Unter Kontrolle

Mit das Das unbekannte Mädchen wagen sich die Gebrüder Dardenne nur auf den ersten Blick auf Genreterritorium

Das Festival von Cannes wird gern dafür kritisiert, dass einige ältere Regiestars ein Abo auf einen Platz im Wettbewerb zu haben scheinen. In diesem Jahr war für viele der neue Film der Gebrüder Dardenne, zweimalige Gewinner der Goldenen Palme,  ein Paradebeispiel für diese These. Und tatsächlich fühlt sich »Das unbekannte Mädchen« zunächst nicht gerade nach einem neuen Impuls für die Filmkunst an, eher nach einer Fingerübung zweier routinierter Altmeister.

 

Im Zentrum steht die junge Ärztin Jenny, die ihre letzten Tage in ihrer Praxis verbringt, bevor sie eine neue Stelle in einer größeren Klinik antreten wird.

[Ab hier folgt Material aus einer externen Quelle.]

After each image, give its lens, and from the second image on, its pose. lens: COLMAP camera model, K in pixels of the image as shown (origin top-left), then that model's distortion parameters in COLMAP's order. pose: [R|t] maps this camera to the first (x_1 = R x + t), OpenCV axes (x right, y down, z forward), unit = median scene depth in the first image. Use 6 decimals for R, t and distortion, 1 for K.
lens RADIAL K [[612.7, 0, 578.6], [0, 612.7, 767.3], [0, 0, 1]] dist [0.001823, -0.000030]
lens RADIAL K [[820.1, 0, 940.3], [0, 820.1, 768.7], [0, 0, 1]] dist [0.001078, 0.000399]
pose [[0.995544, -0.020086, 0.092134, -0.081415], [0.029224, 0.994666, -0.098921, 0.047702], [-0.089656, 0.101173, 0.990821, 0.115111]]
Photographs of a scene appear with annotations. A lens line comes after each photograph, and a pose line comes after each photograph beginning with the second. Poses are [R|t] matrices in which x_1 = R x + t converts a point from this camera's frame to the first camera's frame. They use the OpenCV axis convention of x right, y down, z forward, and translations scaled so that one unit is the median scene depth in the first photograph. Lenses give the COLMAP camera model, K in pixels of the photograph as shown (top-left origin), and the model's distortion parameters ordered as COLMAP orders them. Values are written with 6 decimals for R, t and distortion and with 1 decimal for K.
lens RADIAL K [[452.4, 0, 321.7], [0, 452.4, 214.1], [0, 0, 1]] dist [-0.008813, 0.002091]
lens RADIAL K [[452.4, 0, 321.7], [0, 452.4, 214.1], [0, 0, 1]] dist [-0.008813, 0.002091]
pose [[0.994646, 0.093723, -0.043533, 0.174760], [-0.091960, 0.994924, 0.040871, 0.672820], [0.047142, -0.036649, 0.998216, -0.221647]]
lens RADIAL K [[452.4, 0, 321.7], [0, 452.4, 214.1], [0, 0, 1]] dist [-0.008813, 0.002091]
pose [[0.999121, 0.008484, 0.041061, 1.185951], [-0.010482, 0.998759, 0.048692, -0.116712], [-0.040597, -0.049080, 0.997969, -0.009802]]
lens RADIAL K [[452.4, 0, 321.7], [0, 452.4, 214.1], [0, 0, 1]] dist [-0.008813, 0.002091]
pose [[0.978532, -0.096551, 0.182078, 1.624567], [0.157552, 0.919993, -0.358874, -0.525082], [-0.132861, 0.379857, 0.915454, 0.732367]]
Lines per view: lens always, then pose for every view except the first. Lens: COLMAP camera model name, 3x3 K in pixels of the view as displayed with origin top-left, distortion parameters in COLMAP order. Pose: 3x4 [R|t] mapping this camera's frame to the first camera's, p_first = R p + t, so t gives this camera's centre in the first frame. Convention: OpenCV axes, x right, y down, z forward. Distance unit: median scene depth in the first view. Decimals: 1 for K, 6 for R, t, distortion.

Diese Jenny, der die berüchtigte Handkamera vom Stamm-Kameramann der Dardennes Alain Marcoen nicht von der Seite weicht, ist ein guter Geist: Mit Engelsgeduld kümmert sie sich um ihre Patienten, muntert Kinder bei Hausbesuchen auf. Für ihre Umgebung ist sie weit mehr als nur eine Hausärztin. Umso fataler, wenn ein solcher Fels in der Brandung ins Wanken gerät. Eines Abends ignoriert sie bewusst das penetrante Klingeln an ihrer Praxistür, die Sprechzeiten sind vorbei. Am nächsten Tag wird die Leiche einer jungen Frau gefunden — auf einem Überwachungsvideo ist zu sehen, wie diese kurz vor ihrem Tod verzweifelt an Jennys Tür klingelt.

 

Auch wenn sich »Das unbekannte Mädchen« stärker als andere Dardenne-Filme an Genrestrukturen orientiert, geht es nicht um ein »Whodunit«, sondern um Jennys Schuldgefühle. Weniger aus Wissbegier denn aus Gewissensgründen versucht die Ärztin fortan, alles über die Tote herauszufinden und stößt dabei auf unschöne Dinge. Diese grundlegende Bewegung des Films ist in dem Maße spannend, wie hier eine souveräne junge Frau mit ungeahnten Abgründen konfrontiert wird, wie eine heile Welt aufgesprengt wird.

 

Adèle Haenel verkörpert Jenny mit angemessenem Understatement — keine konzentrierte Schauspieler-Performance, wie es manchmal heißt, sondern die überzeugende Darstellung einer Frau, die sich emotionale Ausbrüche nicht leisten kann, für die Kontrolle zum zentralen Selbstbild geworden ist. Ähnliches könnte man auch über das belgische Regie-Duo sagen, das die Zügel in der Hand behalten will. Diese Souveränität kann durchaus frustrieren, aber sie ist konsistent in einem Werk, für das auch die wackelige Handkamera nicht filmischen Kontrollverlust beschwört, sondern die notwendige Mitarbeit an der Stabilisierung einer immer schon labilen Welt.